[DATA SUPPLIED — start]

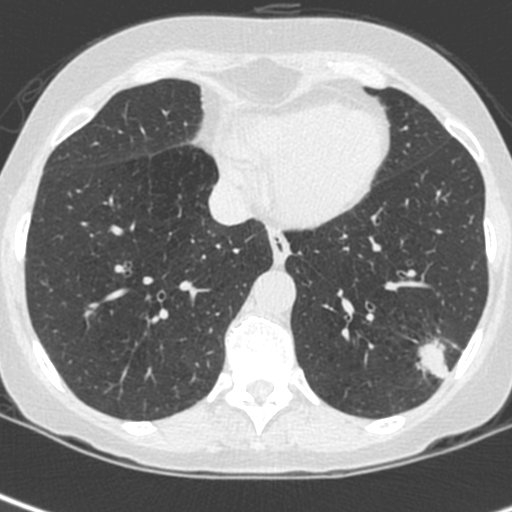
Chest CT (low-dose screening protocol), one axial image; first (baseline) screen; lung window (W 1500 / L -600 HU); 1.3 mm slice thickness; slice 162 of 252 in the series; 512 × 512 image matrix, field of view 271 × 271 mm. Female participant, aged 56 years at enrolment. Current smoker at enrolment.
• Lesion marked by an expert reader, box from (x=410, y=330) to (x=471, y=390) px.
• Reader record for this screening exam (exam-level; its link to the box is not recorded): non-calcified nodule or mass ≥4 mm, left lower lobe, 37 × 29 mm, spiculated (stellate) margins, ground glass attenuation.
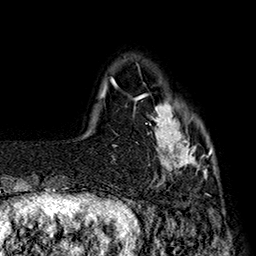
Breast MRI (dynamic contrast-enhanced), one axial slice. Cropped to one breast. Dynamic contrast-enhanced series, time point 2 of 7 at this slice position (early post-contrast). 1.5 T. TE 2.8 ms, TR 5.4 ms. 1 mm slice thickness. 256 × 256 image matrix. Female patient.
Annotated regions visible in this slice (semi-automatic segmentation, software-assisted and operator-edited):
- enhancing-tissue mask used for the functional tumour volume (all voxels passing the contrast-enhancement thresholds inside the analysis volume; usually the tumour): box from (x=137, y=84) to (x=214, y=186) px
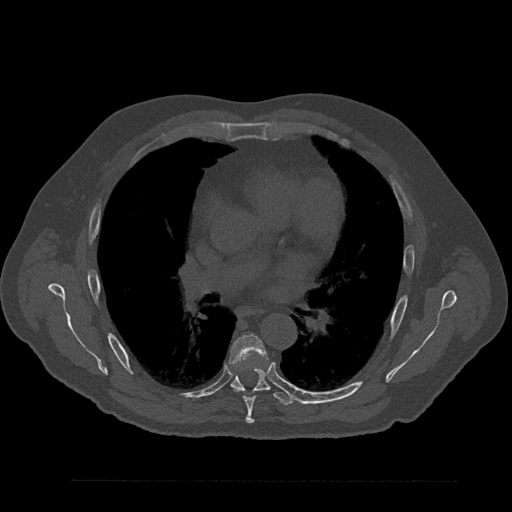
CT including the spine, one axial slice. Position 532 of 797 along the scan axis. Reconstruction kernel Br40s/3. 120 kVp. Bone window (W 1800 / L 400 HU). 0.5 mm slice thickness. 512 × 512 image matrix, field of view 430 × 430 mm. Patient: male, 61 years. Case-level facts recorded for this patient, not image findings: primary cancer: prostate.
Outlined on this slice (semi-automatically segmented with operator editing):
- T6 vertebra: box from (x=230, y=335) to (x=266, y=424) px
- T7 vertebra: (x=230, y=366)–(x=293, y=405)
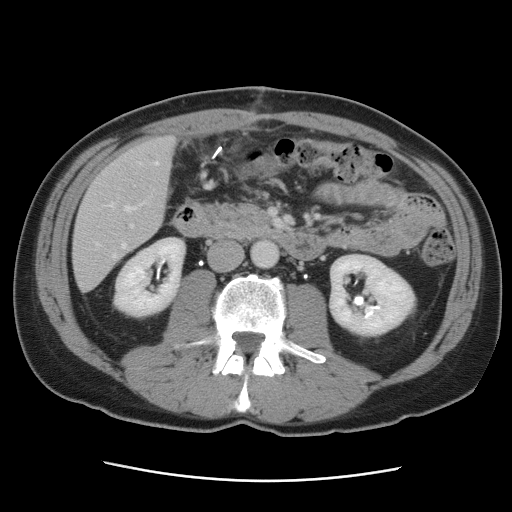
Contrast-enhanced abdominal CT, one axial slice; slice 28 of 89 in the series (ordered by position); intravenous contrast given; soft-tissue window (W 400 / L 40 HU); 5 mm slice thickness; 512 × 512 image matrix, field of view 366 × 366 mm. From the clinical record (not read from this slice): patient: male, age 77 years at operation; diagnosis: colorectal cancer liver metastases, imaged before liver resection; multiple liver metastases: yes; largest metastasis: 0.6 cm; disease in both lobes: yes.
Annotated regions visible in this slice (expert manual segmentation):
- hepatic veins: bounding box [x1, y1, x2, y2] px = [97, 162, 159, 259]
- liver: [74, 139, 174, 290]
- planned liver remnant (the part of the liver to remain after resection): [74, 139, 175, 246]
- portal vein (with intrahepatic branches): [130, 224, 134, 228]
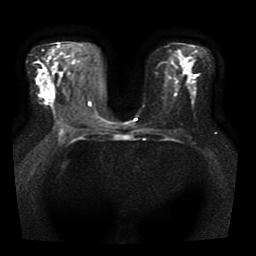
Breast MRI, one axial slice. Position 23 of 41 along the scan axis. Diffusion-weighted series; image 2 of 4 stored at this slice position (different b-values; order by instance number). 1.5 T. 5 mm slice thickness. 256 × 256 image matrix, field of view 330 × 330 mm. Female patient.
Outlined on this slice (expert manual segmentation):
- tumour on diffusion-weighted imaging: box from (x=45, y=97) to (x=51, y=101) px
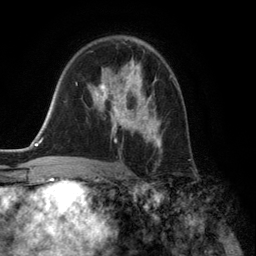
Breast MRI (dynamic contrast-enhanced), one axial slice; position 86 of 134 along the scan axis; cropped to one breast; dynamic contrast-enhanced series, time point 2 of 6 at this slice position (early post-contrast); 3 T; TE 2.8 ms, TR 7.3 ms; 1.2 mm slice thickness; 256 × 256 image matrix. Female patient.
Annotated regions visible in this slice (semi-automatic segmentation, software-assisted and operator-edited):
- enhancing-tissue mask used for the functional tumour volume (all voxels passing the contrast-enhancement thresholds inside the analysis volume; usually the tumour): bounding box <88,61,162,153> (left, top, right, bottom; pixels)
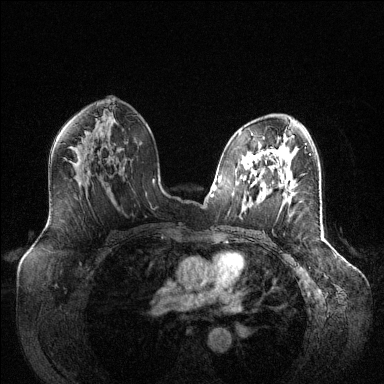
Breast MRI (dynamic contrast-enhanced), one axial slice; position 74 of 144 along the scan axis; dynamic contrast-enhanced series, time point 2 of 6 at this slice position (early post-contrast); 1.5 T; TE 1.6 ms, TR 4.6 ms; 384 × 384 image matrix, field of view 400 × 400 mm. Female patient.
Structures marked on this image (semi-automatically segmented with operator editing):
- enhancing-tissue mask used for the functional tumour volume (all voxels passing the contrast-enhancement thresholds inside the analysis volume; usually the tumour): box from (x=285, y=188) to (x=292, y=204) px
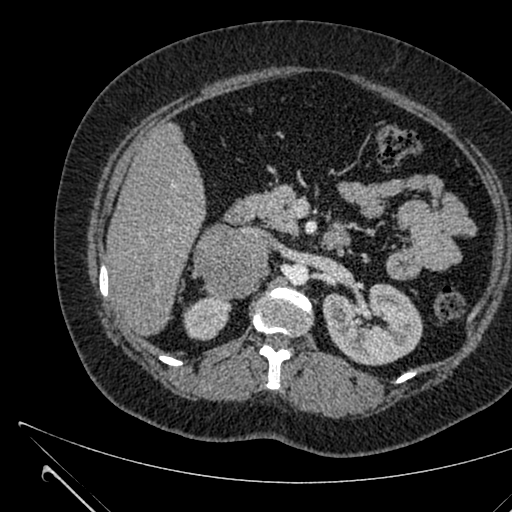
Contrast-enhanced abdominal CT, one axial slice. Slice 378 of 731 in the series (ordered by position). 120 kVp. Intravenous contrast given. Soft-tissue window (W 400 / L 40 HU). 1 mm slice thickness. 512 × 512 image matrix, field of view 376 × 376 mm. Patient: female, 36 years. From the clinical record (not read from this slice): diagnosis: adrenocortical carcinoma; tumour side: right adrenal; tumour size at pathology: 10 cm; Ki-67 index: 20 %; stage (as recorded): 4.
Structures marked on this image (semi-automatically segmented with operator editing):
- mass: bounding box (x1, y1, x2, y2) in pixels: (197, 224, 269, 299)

[DATA SUPPLIED — finish]
[DATA SUPPLIED — start]

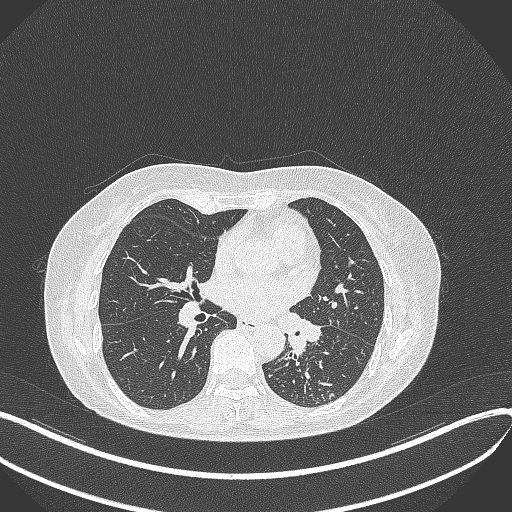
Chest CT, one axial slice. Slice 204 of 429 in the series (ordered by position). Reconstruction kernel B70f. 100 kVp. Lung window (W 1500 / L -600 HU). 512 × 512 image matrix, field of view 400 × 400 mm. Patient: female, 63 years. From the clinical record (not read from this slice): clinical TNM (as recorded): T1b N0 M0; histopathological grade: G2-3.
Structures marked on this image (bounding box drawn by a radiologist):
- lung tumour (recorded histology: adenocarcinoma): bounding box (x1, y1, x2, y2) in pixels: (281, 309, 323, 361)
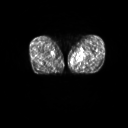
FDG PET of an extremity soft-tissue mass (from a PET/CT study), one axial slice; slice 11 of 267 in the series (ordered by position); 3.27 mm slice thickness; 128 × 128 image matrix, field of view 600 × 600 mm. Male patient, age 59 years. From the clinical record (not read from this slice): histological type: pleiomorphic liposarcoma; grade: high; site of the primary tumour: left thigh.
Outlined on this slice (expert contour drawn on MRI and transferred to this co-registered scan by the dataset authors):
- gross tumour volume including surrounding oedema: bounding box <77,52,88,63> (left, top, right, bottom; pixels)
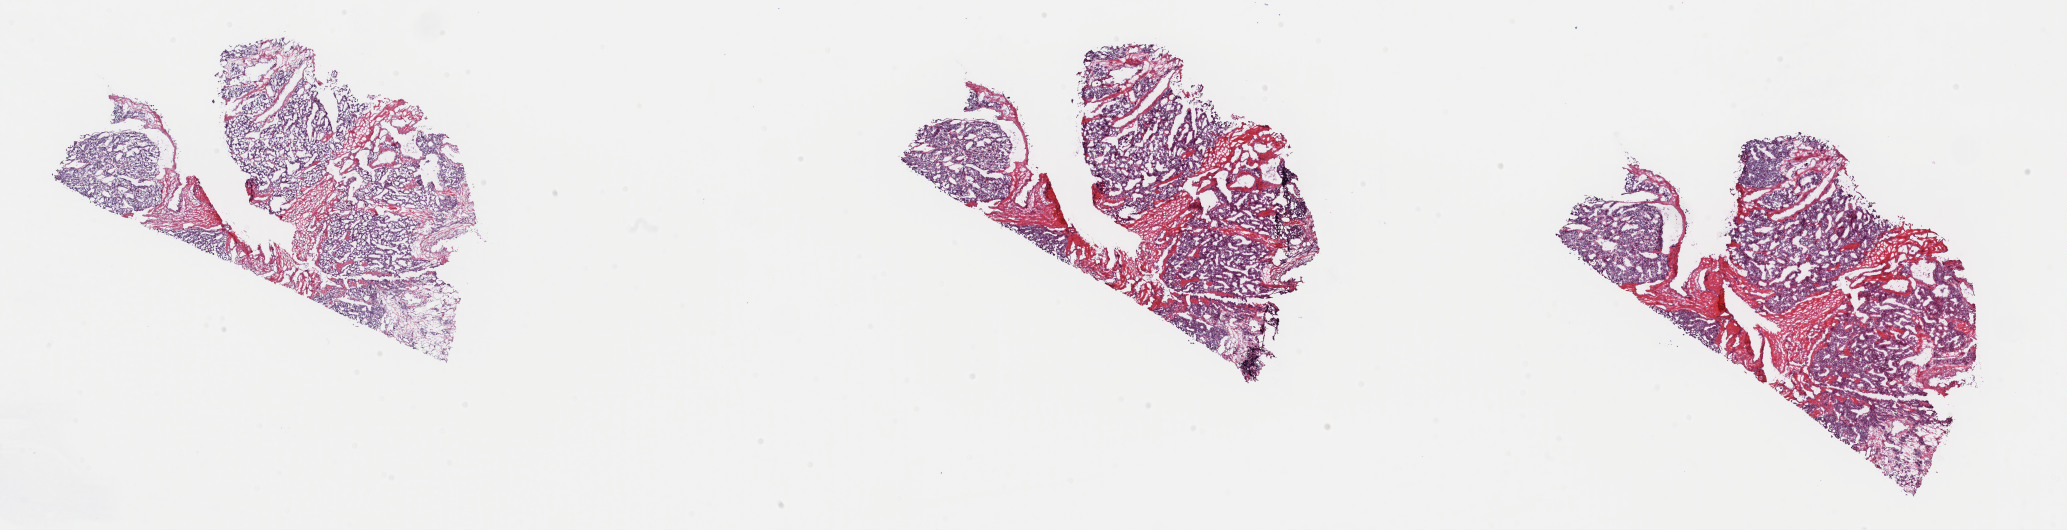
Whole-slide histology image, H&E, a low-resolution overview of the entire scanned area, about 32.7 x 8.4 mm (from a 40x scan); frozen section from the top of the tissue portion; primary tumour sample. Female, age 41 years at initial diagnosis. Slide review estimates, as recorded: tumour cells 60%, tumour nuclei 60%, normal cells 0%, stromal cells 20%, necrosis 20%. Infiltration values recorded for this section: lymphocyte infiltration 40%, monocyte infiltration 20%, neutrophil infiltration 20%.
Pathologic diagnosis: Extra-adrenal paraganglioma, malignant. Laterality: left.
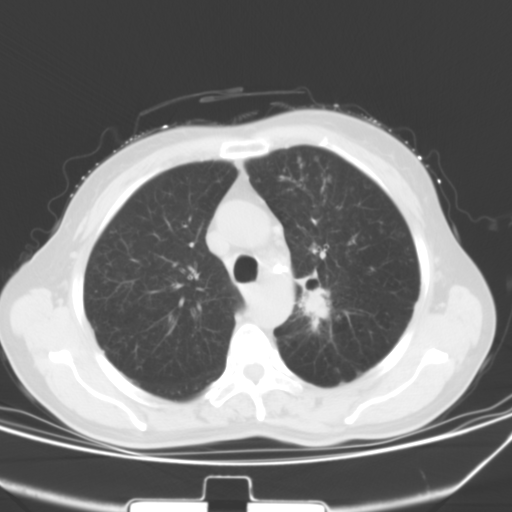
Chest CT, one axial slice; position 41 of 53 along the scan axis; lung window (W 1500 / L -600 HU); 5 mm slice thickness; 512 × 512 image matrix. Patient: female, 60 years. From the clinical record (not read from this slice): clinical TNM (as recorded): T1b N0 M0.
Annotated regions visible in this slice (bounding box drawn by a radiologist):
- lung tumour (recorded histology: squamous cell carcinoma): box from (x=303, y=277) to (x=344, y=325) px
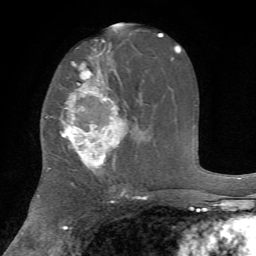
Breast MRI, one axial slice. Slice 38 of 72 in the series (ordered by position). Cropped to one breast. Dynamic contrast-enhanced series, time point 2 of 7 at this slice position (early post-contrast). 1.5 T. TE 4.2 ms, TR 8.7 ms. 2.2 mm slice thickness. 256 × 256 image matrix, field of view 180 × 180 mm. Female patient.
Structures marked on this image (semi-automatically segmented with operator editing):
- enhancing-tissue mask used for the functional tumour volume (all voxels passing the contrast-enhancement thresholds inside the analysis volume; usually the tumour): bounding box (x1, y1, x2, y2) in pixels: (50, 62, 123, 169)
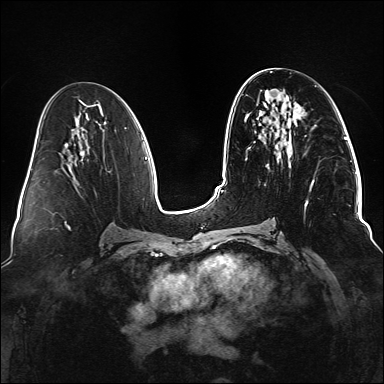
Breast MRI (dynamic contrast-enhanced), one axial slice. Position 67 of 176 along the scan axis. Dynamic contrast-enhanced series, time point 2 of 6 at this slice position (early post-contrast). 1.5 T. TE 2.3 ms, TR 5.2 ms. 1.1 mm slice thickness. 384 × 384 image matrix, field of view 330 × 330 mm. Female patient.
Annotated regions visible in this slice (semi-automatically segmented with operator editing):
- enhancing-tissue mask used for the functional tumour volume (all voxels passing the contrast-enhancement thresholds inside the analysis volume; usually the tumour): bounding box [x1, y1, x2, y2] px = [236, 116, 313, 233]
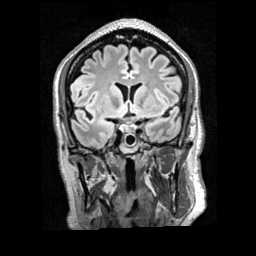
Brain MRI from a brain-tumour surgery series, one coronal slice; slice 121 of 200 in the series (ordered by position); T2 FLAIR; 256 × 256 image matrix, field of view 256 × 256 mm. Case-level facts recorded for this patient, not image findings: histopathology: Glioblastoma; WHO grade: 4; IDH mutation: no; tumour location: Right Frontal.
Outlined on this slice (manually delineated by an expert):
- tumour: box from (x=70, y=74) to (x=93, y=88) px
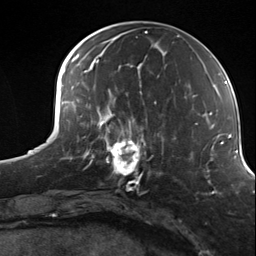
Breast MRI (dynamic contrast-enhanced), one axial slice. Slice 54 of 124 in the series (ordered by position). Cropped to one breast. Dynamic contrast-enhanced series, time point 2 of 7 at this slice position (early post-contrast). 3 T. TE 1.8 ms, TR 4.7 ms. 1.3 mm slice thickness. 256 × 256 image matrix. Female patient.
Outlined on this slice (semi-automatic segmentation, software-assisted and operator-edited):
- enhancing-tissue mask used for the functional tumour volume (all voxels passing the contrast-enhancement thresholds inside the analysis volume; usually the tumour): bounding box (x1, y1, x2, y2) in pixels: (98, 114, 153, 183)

[DATA SUPPLIED — finish]

→ **EXERCISE INSTRUCTIONS**: Your answer must be a single number: the count of lines in the records that include "abdominal".

→ **EXERCISE ANSWER**: 2